CHARACTERISTICS OF CLIENTS AT INCIDENT HAEMODIALYSIS TREATMENT: A RETROSPECTIVE AUDIT IN A NORTHERN AUSTRALIAN HOSPITAL

JT HUGHES1,2, SW MAJONI1,2,3 , F BARZI1, S SIGNAL2, J KAPOJOS2, A ABEYARATNE2, M SUNDARAM2, P GOLDRICK4, SL JONES4, R McFARLANE5, LT CAMPBELL3, D STEPHENS3, 4, A CASS1

1Menzies School of Health Research, Charles Darwin University, Darwin, NT; 2Department of Nephrology, Division of Medicine, Royal Darwin Hospital, NT; 3Northern Territory Clinical School, Flinders University, Darwin NT; 4Intensive Care Unit, Royal Darwin Hospital; 5Chemical Pathology, Territory Pathology, Department of Health, Darwin, NT

Background: The Northern Territory (NT) has the highest national prevalence of dialysis-dependent end stage kidney disease (ESKD).
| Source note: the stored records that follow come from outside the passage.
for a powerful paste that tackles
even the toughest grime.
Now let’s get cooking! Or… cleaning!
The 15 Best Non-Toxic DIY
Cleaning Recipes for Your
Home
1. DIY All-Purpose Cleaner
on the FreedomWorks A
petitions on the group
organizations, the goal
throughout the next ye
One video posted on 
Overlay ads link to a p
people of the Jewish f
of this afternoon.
All haemodialysis initiation in the Top-End region occurs at the Royal Darwin Hospital dialysis unit (DU), or intensive care unit (ICU) with continuous veno-venous haemofiltration if critically unwell.
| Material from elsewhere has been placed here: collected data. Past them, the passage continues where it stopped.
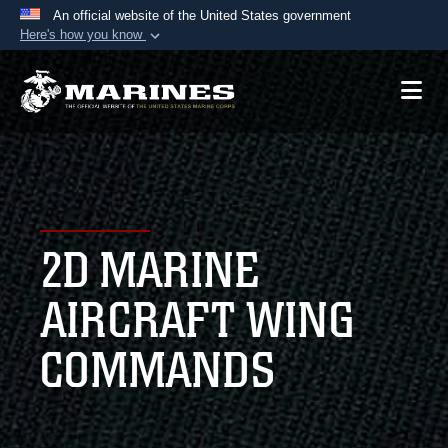
An official website of the United States government
Here's how you know
Official websites use .mil
A
.mil
website belongs to an official U.S.
Department of Defense organization in the United
States.
Secure .mil websites use HTTPS
A
lock (
)
or
https://
means you’ve safely
2D MARINE
connected to the .mil website. Share sensitive
information only on official, secure websites.
AIRCRAFT WING
COMMANDS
Aim: to describe the survival of clients presenting for an incident haemodialysis (i-HD) treatment in the Top-End NT between 1 January 2011 to 21 December 2012.

Methods: Admissions data describing the incident HD (i-HD) treatment in clients (>18 years) were identified from the ANZICS database and DU diary (available for 01/07/2011-31/12/2012).  Planned dialysis at i-HD was defined as admission within DU of <8 hours.  Survival was calculated to date of death or follow-up (censored at 31/12/2015).  Requirement for ongoing maintenance dialysis (mRRT) after 90 days was confirmed by ANZDATA and chart review.

Results: Admissions for i-HD occurred in 176 clients (52.7% male, Indigenous 71%, mean age 50.5 (range 18.5-87.1) years, median eGFR within 90 days of i-HD 24 (IQR 8-61) ml/min/1.73m2), at the DU 39.2%, ICU 47.2% or both units (DU-ICU) 13.6%.  In this period, 57 clients (32.4%) at i-HD continued with mRRT, though only 17/57 (29.8%) had i-HD as a planned-dialysis. 136 (77.2%) clients survived 30 days, with 50.6% overall survival.  Survival was higher in clients with i-HD in DU than ICU (69.6 v 37.3%%, p<0.001) or ICU-DU (69.6 v 41.7%, p=0.01).  Survival was unrelated to planned-dialysis (p=0.08).

Discussion: The Top-End NT has a high demand for dialysis support with incident haemodialysis in the context of critical illness and unplanned-dialysis; though only critical illness was associated with lower survival.  Further research understanding factors associated with unplanned dialysis is required.